【米】セレラ・ジェノミクス社ら・人間のDNA(遺伝子)配列97%解読
1月10日、米国の生命工学のベンチャー企業2社は、人間の全遺伝子のうち、推定97%のDNA配列の解読を終えたことを発表した。このうちの1社であるセレラ・ジェノミクス社は、昨年9月の解読開始から現在までに、約30億の塩基(遺伝暗号文字)対が並ぶ人間のDNAのうち、約26億塩基対を解読。DNA配列のうち、意味のある遺伝子部分については97%以上の解読が終わったとしている。解読した遺伝子の一部は米特許商標庁から特許が認められていることから、将来のバイオ産業発展のカギを握るとされるヒト遺伝子研究は、民間企業が先行することが明確になった。これにより、遺伝子の利用権の大半が、米国の民間企業に独占される恐れも出てきた。

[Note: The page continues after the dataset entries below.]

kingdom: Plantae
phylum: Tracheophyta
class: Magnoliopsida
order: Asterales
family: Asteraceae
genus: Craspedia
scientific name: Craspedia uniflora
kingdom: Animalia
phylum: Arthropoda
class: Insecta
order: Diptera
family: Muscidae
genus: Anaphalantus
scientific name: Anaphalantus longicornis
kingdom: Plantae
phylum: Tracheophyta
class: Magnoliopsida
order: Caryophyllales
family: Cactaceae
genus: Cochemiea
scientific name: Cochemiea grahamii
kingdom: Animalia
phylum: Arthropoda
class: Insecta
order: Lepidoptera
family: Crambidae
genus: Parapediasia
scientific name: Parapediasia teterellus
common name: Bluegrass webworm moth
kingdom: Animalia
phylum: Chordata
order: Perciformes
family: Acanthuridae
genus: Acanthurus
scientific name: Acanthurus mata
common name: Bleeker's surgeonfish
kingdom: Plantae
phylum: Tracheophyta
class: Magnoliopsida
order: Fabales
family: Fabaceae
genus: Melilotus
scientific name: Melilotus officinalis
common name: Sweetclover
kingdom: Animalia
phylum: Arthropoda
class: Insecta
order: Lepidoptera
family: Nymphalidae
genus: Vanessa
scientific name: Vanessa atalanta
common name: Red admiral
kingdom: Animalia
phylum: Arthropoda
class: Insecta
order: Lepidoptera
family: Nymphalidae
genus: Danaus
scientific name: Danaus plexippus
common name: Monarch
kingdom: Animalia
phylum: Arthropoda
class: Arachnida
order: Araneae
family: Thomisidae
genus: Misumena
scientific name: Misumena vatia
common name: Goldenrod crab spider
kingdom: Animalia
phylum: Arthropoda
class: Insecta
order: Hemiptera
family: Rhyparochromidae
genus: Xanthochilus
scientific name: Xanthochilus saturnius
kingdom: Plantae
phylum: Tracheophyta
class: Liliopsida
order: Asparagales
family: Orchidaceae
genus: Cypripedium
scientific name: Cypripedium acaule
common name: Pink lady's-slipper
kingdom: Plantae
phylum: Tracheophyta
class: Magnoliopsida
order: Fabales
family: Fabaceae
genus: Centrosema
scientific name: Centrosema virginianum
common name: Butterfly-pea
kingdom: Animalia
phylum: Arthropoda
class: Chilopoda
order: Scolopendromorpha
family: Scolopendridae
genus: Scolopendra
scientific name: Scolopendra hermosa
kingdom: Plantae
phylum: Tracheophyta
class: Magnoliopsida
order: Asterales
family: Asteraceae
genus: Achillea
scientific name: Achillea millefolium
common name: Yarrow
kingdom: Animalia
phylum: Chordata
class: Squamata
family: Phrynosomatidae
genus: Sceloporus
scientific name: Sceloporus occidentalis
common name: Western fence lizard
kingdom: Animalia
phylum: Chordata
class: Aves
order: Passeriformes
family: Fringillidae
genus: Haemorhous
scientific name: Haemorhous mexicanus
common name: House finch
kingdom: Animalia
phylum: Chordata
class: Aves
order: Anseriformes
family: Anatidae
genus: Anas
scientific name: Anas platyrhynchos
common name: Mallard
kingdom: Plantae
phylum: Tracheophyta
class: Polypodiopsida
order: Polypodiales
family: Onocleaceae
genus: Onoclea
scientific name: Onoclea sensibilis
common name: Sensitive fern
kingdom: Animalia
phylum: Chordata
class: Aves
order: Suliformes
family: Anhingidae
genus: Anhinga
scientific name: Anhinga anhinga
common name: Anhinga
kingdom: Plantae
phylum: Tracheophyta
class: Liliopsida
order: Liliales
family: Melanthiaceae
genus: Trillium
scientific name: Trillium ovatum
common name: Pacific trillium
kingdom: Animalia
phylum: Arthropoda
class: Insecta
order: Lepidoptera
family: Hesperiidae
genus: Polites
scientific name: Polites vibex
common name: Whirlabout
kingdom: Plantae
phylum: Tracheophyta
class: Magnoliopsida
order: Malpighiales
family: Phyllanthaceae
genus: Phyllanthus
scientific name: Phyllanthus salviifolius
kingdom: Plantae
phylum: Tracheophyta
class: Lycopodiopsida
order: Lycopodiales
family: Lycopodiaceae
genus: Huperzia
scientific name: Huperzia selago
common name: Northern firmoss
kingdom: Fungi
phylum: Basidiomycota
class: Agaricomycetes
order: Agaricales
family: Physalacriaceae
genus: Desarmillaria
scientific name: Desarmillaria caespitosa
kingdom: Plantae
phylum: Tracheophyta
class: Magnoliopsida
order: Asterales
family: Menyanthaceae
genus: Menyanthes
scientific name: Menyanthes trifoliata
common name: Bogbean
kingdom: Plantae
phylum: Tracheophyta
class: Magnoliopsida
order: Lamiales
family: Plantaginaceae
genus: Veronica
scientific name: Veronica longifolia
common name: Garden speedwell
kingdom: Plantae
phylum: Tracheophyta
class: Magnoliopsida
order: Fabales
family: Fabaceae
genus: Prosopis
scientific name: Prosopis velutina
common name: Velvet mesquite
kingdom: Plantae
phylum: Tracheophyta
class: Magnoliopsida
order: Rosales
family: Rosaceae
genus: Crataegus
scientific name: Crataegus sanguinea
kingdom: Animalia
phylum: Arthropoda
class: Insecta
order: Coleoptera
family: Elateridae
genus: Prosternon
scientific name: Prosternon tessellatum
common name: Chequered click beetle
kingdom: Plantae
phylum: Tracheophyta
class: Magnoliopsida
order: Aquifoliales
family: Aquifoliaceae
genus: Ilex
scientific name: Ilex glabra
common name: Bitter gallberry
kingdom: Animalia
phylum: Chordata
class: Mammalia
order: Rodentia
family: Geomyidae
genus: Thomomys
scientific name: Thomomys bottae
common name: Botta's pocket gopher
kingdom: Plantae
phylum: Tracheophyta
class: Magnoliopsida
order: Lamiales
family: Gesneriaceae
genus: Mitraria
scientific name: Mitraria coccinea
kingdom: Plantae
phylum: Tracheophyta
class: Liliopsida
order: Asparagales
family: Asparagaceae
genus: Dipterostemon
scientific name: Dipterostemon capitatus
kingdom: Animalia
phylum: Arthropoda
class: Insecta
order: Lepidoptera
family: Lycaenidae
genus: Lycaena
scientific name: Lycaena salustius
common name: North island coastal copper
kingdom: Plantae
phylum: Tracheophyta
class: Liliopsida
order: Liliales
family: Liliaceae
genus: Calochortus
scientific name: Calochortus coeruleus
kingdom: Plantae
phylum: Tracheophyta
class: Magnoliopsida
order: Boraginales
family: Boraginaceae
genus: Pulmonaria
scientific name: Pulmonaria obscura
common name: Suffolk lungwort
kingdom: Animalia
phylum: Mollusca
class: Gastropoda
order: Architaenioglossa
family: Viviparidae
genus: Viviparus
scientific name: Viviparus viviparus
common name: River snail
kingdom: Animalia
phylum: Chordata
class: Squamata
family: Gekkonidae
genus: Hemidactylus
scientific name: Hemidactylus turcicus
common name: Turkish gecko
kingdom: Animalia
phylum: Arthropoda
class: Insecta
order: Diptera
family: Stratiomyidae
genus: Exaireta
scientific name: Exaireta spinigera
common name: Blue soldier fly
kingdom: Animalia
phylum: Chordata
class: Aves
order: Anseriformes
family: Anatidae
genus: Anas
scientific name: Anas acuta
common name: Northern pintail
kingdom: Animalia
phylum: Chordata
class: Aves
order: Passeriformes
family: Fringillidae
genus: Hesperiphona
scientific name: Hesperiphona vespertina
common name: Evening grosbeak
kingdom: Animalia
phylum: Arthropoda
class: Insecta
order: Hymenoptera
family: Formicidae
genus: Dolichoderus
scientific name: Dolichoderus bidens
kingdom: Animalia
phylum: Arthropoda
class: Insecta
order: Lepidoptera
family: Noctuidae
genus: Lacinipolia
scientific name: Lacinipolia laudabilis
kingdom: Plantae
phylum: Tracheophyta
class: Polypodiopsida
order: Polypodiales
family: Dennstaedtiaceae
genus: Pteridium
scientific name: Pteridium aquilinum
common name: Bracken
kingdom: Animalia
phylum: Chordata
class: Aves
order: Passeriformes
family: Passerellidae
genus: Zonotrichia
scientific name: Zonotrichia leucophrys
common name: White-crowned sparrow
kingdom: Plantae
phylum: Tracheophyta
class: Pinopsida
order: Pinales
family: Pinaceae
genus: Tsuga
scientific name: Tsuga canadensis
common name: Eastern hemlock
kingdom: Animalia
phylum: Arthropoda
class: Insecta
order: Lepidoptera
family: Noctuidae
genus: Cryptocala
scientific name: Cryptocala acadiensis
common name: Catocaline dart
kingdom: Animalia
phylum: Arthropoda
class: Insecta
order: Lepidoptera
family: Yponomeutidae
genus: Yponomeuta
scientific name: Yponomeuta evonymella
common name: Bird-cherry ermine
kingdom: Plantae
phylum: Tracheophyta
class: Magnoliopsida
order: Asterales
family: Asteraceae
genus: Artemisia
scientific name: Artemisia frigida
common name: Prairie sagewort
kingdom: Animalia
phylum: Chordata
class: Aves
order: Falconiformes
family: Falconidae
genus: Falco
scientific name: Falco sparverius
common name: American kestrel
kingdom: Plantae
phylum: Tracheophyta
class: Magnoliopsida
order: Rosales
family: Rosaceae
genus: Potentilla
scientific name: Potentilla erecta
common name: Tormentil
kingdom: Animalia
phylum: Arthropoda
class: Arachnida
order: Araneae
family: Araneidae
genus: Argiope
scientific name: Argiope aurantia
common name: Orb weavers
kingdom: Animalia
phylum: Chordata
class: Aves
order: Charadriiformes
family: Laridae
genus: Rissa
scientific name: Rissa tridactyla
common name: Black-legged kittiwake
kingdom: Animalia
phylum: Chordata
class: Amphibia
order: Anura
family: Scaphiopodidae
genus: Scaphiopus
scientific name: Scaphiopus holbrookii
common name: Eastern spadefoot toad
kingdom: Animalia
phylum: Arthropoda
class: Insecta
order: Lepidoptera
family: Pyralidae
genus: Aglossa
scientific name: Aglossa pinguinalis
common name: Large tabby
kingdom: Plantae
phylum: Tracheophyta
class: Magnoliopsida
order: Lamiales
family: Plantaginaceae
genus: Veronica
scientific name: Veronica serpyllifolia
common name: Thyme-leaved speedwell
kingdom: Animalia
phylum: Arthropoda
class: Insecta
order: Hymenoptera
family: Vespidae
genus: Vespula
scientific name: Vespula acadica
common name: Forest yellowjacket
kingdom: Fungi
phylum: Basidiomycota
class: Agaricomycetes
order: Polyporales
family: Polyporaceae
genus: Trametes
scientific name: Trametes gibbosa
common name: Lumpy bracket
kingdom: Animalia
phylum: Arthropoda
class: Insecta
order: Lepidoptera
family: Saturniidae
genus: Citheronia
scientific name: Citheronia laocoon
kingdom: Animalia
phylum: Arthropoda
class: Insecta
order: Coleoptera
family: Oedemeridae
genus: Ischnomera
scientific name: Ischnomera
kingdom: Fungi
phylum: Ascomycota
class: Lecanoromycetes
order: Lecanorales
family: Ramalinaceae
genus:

ヒト遺伝子は、およそ10年前から日米欧の国際共同プロジェクトである「ヒトゲノム計画」が解読に取り組み、すべての解読が終了するのは2005年頃といわれていた。日米欧共同チームによる解読は、正確さを重視する方法であるため、近年の企業間による解読競争の激化にともない、ここへきて一気に抜かれる形になった。遺伝子の解読が早く進むことは歓迎されるべきだが、一部の民間企業に遺伝子の大半を独占されることになると、将来、わたしたちが遺伝子治療を受けるたびに、そのつど特許料を支払わなければならなくなる。

セレラ社は、今夏にもすべての解読作業を終える予定だと話している。これに対し共同チーム側は、2005年の予定を2003年に早め、「独自に解読を進め、特許申請をしている米国のベンチャー企業に金を払う必要はない」とコメント。国と民間による熾烈な解読競争はしばらく続きそうだ。